■ **WORK ITEM**: Write out, word for word and line for line, the text from all the entries below, leaving the pictures out.
▼
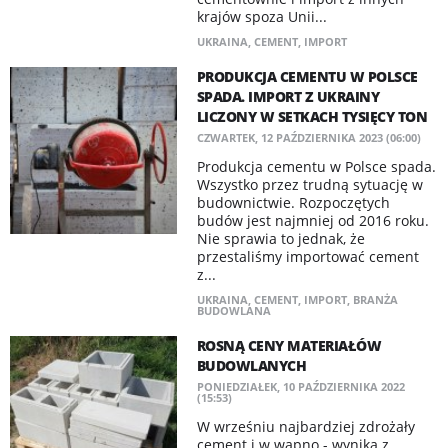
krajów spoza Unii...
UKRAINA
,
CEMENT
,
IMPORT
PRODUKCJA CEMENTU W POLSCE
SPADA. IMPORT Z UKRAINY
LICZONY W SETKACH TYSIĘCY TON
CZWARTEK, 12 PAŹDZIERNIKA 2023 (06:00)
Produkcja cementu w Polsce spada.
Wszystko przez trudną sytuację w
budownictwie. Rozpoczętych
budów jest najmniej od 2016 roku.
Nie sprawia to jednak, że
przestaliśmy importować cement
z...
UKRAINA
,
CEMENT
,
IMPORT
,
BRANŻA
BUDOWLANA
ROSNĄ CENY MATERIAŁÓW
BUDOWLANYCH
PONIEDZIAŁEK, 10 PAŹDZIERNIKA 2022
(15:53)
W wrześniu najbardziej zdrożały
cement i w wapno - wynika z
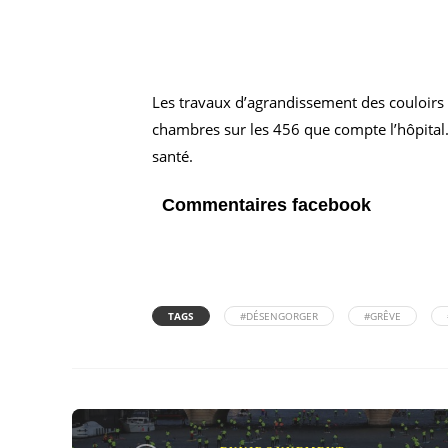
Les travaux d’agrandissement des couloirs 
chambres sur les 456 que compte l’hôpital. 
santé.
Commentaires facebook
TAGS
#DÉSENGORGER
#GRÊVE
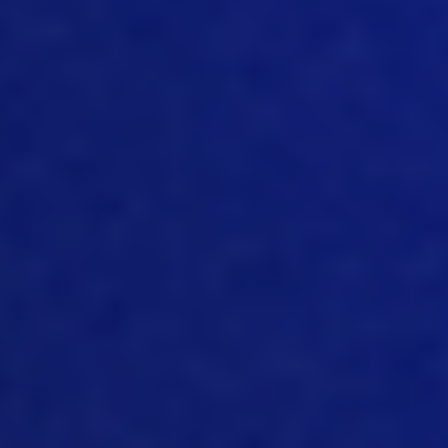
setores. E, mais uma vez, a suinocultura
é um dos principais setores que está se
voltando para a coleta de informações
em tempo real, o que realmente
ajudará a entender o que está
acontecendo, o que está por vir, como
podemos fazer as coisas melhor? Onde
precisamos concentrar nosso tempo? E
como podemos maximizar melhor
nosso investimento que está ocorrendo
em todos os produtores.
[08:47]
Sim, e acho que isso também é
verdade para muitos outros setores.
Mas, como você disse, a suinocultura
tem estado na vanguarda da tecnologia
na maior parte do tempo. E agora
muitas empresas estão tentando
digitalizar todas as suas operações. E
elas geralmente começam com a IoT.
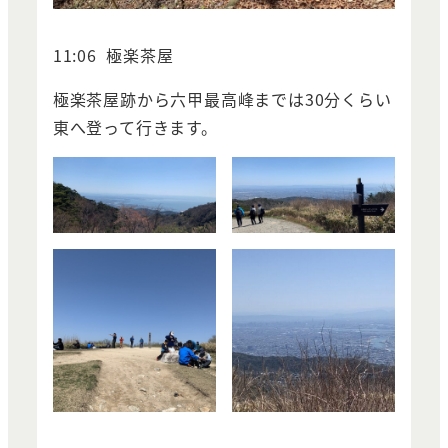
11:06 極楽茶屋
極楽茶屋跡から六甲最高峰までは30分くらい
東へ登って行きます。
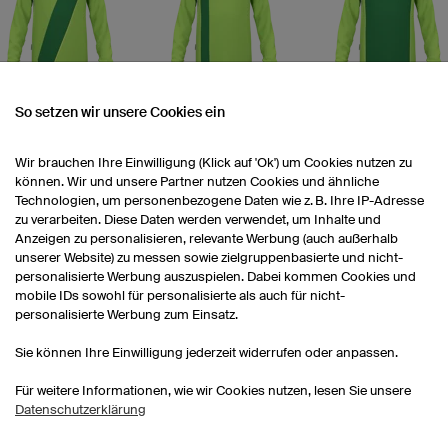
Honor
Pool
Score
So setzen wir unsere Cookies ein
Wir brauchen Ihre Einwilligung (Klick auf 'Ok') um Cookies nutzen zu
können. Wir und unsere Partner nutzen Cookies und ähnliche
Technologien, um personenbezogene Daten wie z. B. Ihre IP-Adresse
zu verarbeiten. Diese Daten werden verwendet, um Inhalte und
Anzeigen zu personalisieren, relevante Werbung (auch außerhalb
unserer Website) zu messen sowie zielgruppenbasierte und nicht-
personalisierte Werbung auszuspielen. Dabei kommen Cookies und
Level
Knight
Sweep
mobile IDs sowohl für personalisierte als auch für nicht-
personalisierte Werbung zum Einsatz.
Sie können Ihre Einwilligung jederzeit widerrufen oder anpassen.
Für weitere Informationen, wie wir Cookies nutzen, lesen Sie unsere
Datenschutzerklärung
▲
■ **EXERCISE OUTPUT**:
krajów spoza Unii...
UKRAINA
,
CEMENT
,
IMPORT
PRODUKCJA CEMENTU W POLSCE
SPADA. IMPORT Z UKRAINY
LICZONY W SETKACH TYSIĘCY TON
CZWARTEK, 12 PAŹDZIERNIKA 2023 (06:00)
Produkcja cementu w Polsce spada.
Wszystko przez trudną sytuację w
budownictwie. Rozpoczętych
budów jest najmniej od 2016 roku.
Nie sprawia to jednak, że
przestaliśmy importować cement
z...
UKRAINA
,
CEMENT
,
IMPORT
,
BRANŻA
BUDOWLANA
ROSNĄ CENY MATERIAŁÓW
BUDOWLANYCH
PONIEDZIAŁEK, 10 PAŹDZIERNIKA 2022
(15:53)
W wrześniu najbardziej zdrożały
cement i w wapno - wynika z
Les travaux d’agrandissement des couloirs 
chambres sur les 456 que compte l’hôpital. 
santé.
Commentaires facebook
TAGS
#DÉSENGORGER
#GRÊVE
setores. E, mais uma vez, a suinocultura
é um dos principais setores que está se
voltando para a coleta de informações
em tempo real, o que realmente
ajudará a entender o que está
acontecendo, o que está por vir, como
podemos fazer as coisas melhor? Onde
precisamos concentrar nosso tempo? E
como podemos maximizar melhor
nosso investimento que está ocorrendo
em todos os produtores.
[08:47]
Sim, e acho que isso também é
verdade para muitos outros setores.
Mas, como você disse, a suinocultura
tem estado na vanguarda da tecnologia
na maior parte do tempo. E agora
muitas empresas estão tentando
digitalizar todas as suas operações. E
elas geralmente começam com a IoT.
11:06 極楽茶屋
極楽茶屋跡から六甲最高峰までは30分くらい
東へ登って行きます。
Honor
Pool
Score
So setzen wir unsere Cookies ein
Wir brauchen Ihre Einwilligung (Klick auf 'Ok') um Cookies nutzen zu
können. Wir und unsere Partner nutzen Cookies und ähnliche
Technologien, um personenbezogene Daten wie z. B. Ihre IP-Adresse
zu verarbeiten. Diese Daten werden verwendet, um Inhalte und
Anzeigen zu personalisieren, relevante Werbung (auch außerhalb
unserer Website) zu messen sowie zielgruppenbasierte und nicht-
personalisierte Werbung auszuspielen. Dabei kommen Cookies und
Level
Knight
Sweep
mobile IDs sowohl für personalisierte als auch für nicht-
personalisierte Werbung zum Einsatz.
Sie können Ihre Einwilligung jederzeit widerrufen oder anpassen.
Für weitere Informationen, wie wir Cookies nutzen, lesen Sie unsere
Datenschutzerklärung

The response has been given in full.